_Extract to read_:
In jdidion/labmath: Helpers for creating laboratory protocols.

Overview

This vignette shows how to use the labmath package to create reagents and then use them in a protocol.

A protocol has three parts:

Materials table: All of the raw materials you need to execute the program. These may include ingredients for reagents you will make, pre-made reagents, or supplies (e.g. glassware or lab equipment). At minimum, every material needs a name. It is also good practice to provide the molecular weight of solid ingredients and the molarity of liquid ingredients and solutions. Beyond that, you can generally include whatever other information you want in the materials table, e.g. vendor, cost, location in the lab.
Solutions: Recipes for the solutions you need to make for the protocol. Note that if you specify an ingredient in a solution that is not already in the materials list, it will be automatically added. If a solution requires involved preparation (i.e. beyond just "mix all these things together"), you should consider developing a separate protocol for creating that solution.
Protocol steps: Step-by-step instructions for executing the protocol. These steps can include special instructions (macros) which are described in detail later in this vignette.

Note that we use the terms solution and mixture to mean two slightly different things. A solution is a recipe in which units may be specified in relative terms (e.g. percentages or molarity). A mixture is a specific instance of a solution for a specific total volume. The solvent in a solution is always assumed to be water unless otherwise specified.

The Materials List

Ultimately, the materials list needs to be provided as an R data.frame or data.table. However, you have some flexibility in how you create your materials list. You could make an excel spreadsheet and then load it into R using the readxl package:

materials <- readxl::read_excel("my-materials.xlsx")

(Region annotation entries)
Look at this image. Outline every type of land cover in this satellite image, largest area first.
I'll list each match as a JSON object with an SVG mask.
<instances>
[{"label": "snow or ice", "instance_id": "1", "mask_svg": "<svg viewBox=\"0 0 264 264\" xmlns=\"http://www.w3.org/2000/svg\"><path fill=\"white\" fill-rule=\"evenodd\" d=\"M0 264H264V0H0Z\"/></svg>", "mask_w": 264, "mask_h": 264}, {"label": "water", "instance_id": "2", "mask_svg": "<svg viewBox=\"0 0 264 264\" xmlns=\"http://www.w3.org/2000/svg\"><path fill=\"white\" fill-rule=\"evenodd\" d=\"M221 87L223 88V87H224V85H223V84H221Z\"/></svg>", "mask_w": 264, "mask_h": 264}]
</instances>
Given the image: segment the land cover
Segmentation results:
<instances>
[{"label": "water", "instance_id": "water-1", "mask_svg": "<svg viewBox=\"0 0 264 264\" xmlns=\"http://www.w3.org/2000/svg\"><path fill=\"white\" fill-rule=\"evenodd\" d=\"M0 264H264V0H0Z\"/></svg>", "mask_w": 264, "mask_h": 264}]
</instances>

_The request_: Using the text on building laboratory protocols with labmath, decide whether each statement agrees with it, answering yes or no and quoting the words that settle it. 1. Each material in the materials table must have at least a name. 2. An ingredient used in a solution but absent from the materials list has to be added to the list by hand. 3. Unless stated otherwise, the solvent in a solution is taken to be ethanol.

_In response_:
1. Yes: "At minimum, every material needs a name."
2. No: "Note that if you specify an ingredient in a solution that is not already in the materials list, it will be automatically added."
3. No: "The solvent in a solution is always assumed to be water unless otherwise specified."